Top of Page excerpt

Clinical nutrition in ICU: Latest ESPEN guideline

Published On 2018-10-10 13:33 GMT   |   Update On 2021-08-11 11:46 GMT

The European Society for Clinical Nutrition and Metabolism (ESPEN) has released an updated version of its enteral nutrition (EN) and parenteral nutrition (PN) in adult critically ill patients published 2006 and 2009 respectively.


The present guideline is published in the journal Clinical Nutrition.

Key Recommendations:




  • Medical nutrition therapy shall be considered for all patients staying in the ICU, mainly for more than 48 h.

  • A general clinical assessment should be performed to assess malnutrition in the ICU until a specific tool has been validated.

  • Every critically ill patient staying for more than 48 h in the ICU should be considered at risk for malnutrition.

  • Oral diet shall be preferred over enteral nutrition, EN or parenteral nutrition, PN in critically ill patients who are able to eat.

  • If oral intake is not possible, early EN (within 48 h) in critically ill adult patients should be performed/initiated rather than delaying EN.

Bottom of Page excerpt
Top of Data records

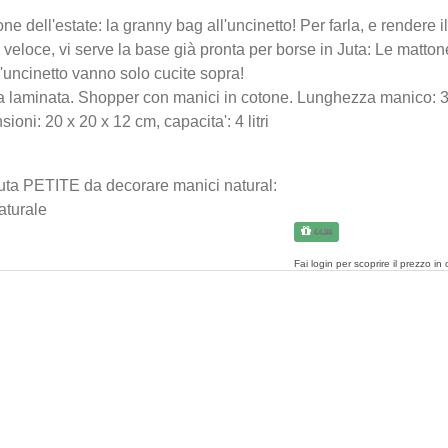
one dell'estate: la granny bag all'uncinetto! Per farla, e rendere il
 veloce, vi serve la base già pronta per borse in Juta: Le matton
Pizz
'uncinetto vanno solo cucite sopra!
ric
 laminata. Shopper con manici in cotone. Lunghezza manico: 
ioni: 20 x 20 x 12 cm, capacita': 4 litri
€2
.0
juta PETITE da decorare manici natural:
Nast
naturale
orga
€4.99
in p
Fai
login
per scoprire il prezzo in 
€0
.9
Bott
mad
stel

Bottom of Data records
Top of Data records

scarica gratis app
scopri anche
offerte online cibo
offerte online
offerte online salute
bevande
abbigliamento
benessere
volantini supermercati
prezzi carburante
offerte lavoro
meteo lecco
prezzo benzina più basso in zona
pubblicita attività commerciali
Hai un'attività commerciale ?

Bottom of Data records

__What you will do__.
a) Summarize the ESPEN guideline article in two sentences.
b) Write out the part of the ESPEN guideline article that begins at the words "The present guideline" and stops after "has been validated.".

__Exercise results__.
a) ESPEN has released an updated guideline on enteral and parenteral nutrition in adult critically ill patients, published in the journal Clinical Nutrition. Its key recommendations include the following: consider medical nutrition therapy for all ICU patients, mainly those staying more than 48 h; treat every patient staying more than 48 h as at risk for malnutrition; prefer oral diet for patients who are able to eat; and, if oral intake is not possible, start EN early, within 48 h.

b)
The present guideline is published in the journal Clinical Nutrition.

Key Recommendations:




  • Medical nutrition therapy shall be considered for all patients staying in the ICU, mainly for more than 48 h.

  • A general clinical assessment should be performed to assess malnutrition in the ICU until a specific tool has been validated.